L’hystérie

sans-titrePersonnellement, je voue une passion au sport en général et le football en particulier, sous réserve qu’ils restent à leur place. « Bonheur absolu, union nationale, patriotisme, liesse populaire, miracle français, renouveau de l’espérance, héroïsme » : les superlatifs ne manquent pas dans les milieux de la presse et des dirigeants politiques, pour célébrer la qualification de l’équipe de France de football. Les intellectuels et les experts se prennent la tête pour décrypter le sens profond d’un tel triomphe national. On passe d’un extrême à l’autre: quatre jours auparavant, après la défaite, cette équipe incarnait "la France en crise", mais aujourd’hui, elle rejoint nos gloires historiques! Cette hystérie médiatique autour de onze bonshommes qui courent derrière un ballon, me semble tout simplement ridicule. « Ce qui est excessif est insignifiant », comme disait l’autre (Talleyrand je crois). Nous retrouvons justement ce phénomène de culte fanatique de l’insignifiance, du vide, du néant et de l’absurde, propre à notre temps.
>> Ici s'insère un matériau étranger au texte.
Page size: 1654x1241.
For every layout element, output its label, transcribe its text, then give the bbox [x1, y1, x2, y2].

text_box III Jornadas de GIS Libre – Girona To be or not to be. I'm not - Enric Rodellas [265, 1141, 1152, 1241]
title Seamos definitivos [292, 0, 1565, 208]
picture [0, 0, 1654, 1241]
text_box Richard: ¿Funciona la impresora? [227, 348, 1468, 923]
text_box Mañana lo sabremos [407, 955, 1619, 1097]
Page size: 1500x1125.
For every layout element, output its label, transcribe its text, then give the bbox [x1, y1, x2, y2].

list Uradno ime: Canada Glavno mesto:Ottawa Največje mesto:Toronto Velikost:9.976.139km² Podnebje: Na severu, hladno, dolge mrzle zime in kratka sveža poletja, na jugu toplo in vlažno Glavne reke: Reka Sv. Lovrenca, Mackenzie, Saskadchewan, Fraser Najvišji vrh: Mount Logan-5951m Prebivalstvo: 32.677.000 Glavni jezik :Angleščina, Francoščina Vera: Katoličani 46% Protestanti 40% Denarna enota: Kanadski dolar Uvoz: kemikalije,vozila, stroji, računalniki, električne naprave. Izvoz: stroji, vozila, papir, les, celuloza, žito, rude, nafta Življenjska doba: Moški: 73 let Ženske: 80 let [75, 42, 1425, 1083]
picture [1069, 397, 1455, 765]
La récupération politicienne généralisée, du gouvernement jusqu’aux partis anti système, dans un grand élan mimétique, n’est pas à l’honneur de la classe dirigeante qui se raccroche à tout ce qui lui permet de fuir les réalités. Confondre à ce point chauvinisme et patriotisme n’est-il pas un signe de dégénérescence intellectuelle ? Où va une société qui mélange à ce point l’essentiel et l’accessoire ? L’idolâtrie a de beaux jours devant elle, et l’opium du peuple aussi. « Le football-spectacle n’est donc pas simplement un « jeu collectif », mais une politique d’encadrement pulsionnel des foules, un moyen de contrôle social qui permet la résorption de l’individu dans la masse anonyme, c’est-à-dire le conformisme des automates » (Le football la peste émotionnelle, de Brohm et Perelman, folio 2006).